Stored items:
● ● ●
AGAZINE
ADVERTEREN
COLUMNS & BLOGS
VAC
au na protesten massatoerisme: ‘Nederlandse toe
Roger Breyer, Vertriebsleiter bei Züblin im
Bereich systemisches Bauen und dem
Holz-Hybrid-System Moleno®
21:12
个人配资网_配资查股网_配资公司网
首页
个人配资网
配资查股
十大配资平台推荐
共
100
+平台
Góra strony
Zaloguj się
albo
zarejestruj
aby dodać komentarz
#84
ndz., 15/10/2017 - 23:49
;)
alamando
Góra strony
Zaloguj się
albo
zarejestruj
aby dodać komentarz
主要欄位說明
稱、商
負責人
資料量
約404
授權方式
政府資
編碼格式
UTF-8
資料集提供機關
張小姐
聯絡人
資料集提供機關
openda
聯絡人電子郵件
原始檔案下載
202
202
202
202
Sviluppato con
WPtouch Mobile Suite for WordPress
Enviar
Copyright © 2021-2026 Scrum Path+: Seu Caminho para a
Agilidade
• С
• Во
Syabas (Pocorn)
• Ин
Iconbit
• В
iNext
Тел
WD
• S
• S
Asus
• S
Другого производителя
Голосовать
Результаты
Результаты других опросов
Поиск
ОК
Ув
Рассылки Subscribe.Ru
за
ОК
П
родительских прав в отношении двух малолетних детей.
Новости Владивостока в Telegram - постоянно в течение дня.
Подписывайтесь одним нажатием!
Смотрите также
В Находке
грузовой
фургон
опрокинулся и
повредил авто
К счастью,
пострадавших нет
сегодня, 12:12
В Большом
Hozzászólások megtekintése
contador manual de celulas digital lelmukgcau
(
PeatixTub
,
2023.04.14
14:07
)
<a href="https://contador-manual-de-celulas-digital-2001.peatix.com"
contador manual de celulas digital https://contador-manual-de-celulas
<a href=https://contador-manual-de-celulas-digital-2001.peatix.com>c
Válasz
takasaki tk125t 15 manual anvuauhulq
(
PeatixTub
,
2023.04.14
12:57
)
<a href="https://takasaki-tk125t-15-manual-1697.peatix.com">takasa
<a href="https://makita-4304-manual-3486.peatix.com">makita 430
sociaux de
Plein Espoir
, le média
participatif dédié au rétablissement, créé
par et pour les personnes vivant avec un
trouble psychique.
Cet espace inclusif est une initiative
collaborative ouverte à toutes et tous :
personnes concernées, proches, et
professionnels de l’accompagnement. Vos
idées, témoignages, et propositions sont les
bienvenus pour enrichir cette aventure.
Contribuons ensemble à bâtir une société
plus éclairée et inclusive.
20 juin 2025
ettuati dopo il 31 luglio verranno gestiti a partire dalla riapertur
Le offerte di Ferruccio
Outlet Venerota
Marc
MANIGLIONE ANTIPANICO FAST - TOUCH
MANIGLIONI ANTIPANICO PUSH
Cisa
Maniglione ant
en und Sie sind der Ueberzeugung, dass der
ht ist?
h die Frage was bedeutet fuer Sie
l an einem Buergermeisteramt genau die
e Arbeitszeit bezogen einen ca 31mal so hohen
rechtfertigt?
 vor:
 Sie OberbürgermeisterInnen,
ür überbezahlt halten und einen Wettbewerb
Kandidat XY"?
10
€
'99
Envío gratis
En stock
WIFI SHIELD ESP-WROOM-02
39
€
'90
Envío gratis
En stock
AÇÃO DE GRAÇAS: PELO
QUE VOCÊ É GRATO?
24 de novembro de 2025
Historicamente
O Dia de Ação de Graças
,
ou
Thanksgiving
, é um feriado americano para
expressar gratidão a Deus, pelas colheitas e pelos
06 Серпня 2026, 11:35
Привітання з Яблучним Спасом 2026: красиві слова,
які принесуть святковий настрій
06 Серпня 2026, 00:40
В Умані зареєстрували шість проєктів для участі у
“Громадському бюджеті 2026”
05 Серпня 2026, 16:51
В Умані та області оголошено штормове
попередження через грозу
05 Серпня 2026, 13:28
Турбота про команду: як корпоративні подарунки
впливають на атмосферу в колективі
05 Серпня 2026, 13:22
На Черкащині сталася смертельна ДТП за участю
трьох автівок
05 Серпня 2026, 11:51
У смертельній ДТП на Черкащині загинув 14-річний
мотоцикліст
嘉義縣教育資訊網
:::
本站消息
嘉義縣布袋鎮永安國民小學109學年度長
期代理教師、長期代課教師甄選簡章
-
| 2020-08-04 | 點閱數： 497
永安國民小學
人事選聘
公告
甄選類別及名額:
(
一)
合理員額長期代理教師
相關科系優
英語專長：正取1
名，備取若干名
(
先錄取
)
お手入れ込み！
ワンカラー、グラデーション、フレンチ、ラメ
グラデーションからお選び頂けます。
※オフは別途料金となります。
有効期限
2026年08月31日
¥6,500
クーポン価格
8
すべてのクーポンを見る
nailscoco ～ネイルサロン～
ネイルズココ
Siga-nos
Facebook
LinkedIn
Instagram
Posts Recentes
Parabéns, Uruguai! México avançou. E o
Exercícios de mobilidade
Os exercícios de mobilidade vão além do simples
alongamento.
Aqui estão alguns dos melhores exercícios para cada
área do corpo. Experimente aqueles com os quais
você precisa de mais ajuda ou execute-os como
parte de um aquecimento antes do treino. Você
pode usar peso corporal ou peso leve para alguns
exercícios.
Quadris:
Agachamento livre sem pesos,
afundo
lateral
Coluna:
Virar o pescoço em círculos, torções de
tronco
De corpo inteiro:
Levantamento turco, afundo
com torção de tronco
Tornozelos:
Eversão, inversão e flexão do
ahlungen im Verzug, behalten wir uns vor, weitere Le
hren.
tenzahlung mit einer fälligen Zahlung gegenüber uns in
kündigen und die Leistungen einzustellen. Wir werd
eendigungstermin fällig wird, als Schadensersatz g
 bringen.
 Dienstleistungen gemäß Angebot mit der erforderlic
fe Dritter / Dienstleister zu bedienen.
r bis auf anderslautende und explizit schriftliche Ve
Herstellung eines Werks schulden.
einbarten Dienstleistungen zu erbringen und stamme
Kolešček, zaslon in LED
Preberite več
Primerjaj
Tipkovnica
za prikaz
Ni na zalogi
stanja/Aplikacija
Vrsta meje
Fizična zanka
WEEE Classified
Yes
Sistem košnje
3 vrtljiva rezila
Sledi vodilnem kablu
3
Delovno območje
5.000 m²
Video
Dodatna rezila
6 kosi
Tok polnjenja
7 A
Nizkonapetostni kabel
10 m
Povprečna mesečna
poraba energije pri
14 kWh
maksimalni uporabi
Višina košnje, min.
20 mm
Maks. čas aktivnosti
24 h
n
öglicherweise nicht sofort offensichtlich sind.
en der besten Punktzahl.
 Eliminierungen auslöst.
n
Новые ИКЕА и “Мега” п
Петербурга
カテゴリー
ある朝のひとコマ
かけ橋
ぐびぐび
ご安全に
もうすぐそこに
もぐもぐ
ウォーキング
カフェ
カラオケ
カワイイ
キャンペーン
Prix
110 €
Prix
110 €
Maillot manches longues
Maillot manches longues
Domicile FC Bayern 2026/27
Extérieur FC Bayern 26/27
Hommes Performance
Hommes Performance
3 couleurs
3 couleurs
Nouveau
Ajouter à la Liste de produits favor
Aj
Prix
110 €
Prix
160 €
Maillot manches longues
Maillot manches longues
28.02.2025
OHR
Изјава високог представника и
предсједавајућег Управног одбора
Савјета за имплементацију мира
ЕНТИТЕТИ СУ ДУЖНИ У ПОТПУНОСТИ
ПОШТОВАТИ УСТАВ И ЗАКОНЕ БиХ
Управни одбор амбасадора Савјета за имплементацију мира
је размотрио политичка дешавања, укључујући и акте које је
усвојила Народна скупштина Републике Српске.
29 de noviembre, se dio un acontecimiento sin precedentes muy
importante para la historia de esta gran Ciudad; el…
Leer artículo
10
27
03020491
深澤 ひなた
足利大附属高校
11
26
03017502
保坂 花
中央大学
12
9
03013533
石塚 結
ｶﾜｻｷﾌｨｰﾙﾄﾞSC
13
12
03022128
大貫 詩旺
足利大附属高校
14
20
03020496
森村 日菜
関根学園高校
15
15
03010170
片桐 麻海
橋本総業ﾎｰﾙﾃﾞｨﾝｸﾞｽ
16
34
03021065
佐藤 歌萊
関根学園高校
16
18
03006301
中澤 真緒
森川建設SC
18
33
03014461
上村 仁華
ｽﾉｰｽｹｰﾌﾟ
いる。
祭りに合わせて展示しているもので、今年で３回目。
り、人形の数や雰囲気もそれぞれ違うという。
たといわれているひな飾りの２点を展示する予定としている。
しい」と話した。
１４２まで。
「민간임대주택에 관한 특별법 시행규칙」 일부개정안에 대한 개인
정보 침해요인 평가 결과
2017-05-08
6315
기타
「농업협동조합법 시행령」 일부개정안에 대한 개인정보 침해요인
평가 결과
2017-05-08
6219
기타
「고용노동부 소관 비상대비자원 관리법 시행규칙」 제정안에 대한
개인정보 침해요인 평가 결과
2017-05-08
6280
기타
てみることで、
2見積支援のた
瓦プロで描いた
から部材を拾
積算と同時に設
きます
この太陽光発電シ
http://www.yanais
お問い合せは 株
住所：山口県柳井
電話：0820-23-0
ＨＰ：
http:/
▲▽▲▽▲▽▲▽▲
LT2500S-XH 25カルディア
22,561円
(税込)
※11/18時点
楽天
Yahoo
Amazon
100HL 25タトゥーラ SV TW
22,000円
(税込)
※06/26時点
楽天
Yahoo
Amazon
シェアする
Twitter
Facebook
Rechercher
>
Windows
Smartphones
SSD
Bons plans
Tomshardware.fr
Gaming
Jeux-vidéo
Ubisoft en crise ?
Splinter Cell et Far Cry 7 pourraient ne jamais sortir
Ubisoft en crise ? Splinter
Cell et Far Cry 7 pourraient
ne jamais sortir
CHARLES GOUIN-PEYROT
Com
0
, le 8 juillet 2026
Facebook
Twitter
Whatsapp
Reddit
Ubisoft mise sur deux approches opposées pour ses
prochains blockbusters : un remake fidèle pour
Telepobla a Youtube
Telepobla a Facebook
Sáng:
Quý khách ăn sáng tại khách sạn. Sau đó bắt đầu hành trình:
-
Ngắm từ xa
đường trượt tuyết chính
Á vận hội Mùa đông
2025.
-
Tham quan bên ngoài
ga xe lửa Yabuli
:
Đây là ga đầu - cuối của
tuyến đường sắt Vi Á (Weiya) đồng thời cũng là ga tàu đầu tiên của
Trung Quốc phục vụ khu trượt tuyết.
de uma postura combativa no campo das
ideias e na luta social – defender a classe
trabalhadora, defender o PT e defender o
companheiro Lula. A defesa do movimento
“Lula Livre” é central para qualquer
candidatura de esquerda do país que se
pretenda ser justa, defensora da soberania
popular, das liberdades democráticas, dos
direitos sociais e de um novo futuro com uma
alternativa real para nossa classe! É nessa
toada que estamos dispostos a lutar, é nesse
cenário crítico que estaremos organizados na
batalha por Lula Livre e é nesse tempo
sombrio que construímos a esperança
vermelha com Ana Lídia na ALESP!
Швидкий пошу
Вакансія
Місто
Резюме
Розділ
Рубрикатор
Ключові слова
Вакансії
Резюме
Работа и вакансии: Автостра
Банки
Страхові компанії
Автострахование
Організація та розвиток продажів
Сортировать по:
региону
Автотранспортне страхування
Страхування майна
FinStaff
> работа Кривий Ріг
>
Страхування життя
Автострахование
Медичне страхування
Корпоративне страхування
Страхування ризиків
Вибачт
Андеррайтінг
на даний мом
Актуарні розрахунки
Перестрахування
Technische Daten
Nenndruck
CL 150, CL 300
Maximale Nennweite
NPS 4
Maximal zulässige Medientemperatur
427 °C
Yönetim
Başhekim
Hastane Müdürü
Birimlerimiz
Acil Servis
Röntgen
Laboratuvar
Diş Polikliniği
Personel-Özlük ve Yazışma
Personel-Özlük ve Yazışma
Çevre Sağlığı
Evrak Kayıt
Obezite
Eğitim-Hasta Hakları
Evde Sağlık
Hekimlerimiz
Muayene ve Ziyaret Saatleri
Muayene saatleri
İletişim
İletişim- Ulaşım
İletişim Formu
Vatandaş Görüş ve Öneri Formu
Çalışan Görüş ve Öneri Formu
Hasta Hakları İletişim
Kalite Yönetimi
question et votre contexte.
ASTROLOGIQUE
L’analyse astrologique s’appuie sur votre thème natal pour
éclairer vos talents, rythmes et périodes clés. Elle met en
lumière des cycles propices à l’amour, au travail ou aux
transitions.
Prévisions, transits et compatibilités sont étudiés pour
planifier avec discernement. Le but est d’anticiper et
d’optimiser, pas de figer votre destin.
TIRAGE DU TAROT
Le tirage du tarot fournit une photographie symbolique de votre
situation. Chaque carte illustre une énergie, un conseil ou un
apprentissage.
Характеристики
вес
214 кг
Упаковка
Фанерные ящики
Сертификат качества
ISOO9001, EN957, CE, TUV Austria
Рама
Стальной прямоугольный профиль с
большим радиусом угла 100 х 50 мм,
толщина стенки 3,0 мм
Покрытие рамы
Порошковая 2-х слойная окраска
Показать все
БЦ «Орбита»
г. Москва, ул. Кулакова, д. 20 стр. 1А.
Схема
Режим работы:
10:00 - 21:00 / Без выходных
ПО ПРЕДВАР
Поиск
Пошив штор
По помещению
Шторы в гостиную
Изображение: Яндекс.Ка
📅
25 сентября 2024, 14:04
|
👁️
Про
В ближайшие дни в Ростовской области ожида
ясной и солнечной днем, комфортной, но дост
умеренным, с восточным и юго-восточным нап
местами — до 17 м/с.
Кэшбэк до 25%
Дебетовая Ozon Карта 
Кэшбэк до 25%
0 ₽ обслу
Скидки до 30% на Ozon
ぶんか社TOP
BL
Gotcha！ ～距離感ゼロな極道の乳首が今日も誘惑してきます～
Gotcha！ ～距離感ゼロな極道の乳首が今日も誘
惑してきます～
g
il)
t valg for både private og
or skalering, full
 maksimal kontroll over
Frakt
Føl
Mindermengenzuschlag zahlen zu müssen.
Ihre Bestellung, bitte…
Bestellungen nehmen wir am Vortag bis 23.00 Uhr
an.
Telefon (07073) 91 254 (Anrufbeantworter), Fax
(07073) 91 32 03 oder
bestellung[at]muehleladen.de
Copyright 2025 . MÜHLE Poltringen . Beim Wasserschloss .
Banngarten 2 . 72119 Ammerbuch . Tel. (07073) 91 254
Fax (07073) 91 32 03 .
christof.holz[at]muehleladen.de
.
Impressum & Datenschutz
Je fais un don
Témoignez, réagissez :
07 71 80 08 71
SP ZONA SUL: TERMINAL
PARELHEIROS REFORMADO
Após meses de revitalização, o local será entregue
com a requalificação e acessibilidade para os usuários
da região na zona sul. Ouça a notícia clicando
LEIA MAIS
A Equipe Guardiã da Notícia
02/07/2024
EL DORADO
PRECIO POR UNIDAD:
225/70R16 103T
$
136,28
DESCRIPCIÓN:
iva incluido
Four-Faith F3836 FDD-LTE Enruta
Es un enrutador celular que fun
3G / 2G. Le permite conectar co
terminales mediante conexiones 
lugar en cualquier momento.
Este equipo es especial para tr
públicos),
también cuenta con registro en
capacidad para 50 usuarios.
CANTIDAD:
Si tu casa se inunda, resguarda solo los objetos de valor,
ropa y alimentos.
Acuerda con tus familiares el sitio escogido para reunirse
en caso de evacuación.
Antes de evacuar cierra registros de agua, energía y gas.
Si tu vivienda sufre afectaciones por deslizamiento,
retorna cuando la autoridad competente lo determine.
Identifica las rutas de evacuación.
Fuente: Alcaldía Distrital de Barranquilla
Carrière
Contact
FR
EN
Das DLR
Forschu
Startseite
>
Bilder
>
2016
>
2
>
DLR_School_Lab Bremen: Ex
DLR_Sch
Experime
● ● ●
What you will do = Whenever the word "ANTIPANICO" shows up in a line of the entries, copy that line.

Result for this exercise =
MANIGLIONE ANTIPANICO FAST - TOUCH
MANIGLIONI ANTIPANICO PUSH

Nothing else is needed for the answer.